"For the most part, the city was sold out. It was very difficult to get rooms," Jaclyn Barajas, with the Austin Convention and Visitor's Bureau tells GlobeSt.com. She said visitors booked approximately 4,000 hotel nights during the festival, each spending about $264 per day for an economic impact estimated to be $23.6 million.

The music draw, offering genres from hip-hop to alt country, had acts going for more than 50 stages.

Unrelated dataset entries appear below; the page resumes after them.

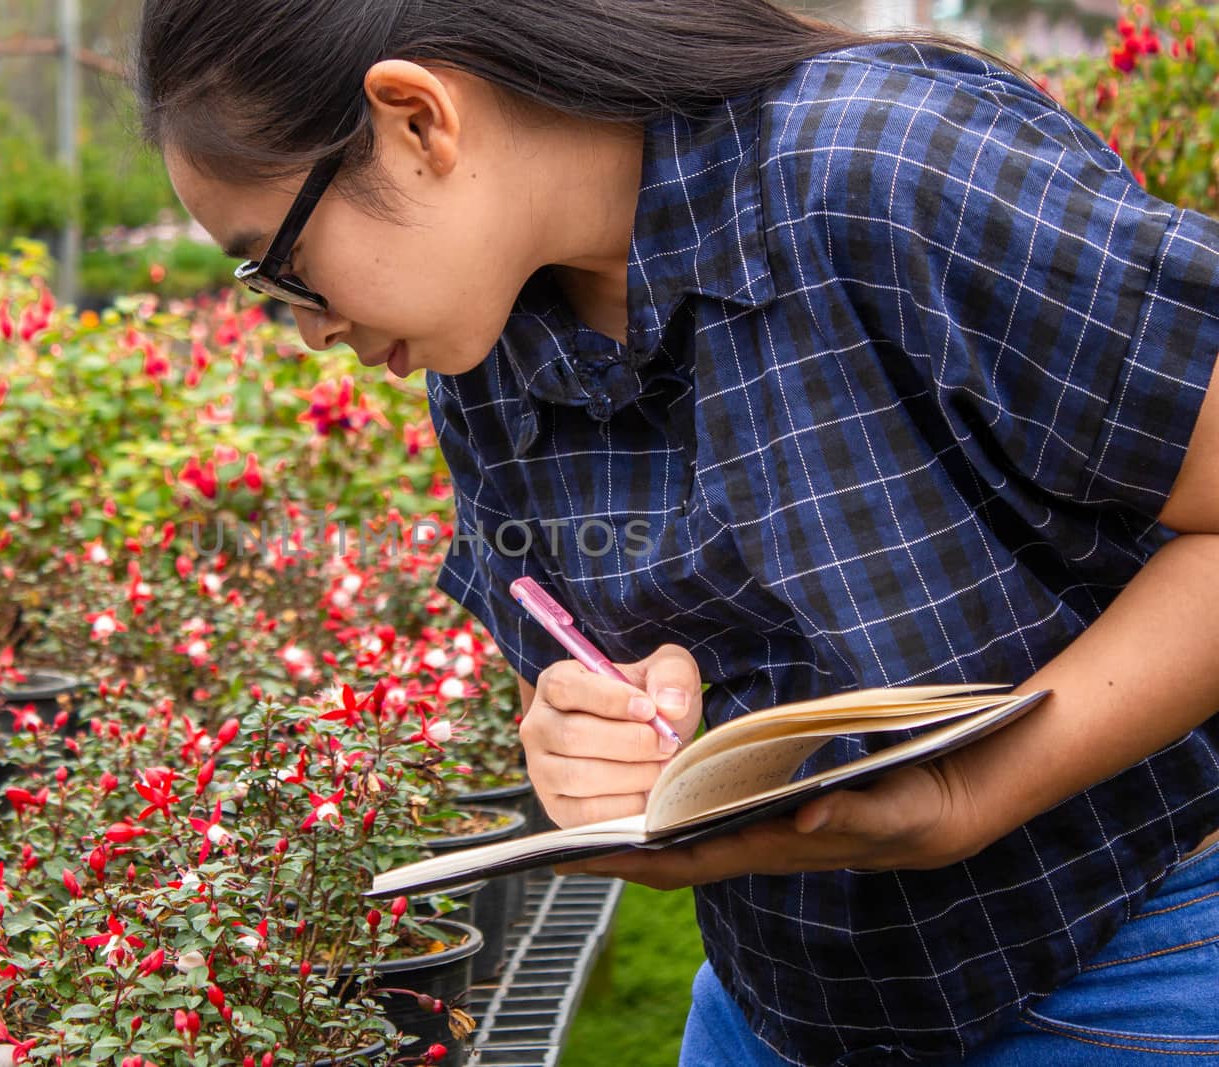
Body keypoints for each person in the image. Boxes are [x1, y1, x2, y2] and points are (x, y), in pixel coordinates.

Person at [134, 1, 1219, 1062]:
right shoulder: (489, 344)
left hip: (1130, 961)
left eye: (277, 265)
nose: (306, 327)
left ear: (417, 119)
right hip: (778, 1004)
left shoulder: (884, 168)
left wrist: (981, 791)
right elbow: (558, 678)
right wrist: (582, 746)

Some 11,000 people attended that venue while the movie and interactive festivals drew another 6,000, Barajas said.

Interest in the festivals helped boost the city's hotel occupancy, at least temporarily, following a 14.7% decline in occupancy rates between 2001 and 2000. Although the aftermath of the Sept. 11 terrorist attacks played a role in that decline, a bigger factor in the occupancy drop was Austin's faltering economy.

Yet despite the uptick in this year's attendee numbers, it may still be too early to gauge how the city's hotel bookings will fare for the remainder of 2003, especially as war looms in the Middle East. "It's not necessarily going to bring us to our knees in terms of travel," Doug Sutton, with the San Antonio-based Source Strategies, which compiles hotel data, tells GlobeSt.com, referring to the pending military maneuvers. "There may be a temporary interruption, but I don't see this being a long-term deal.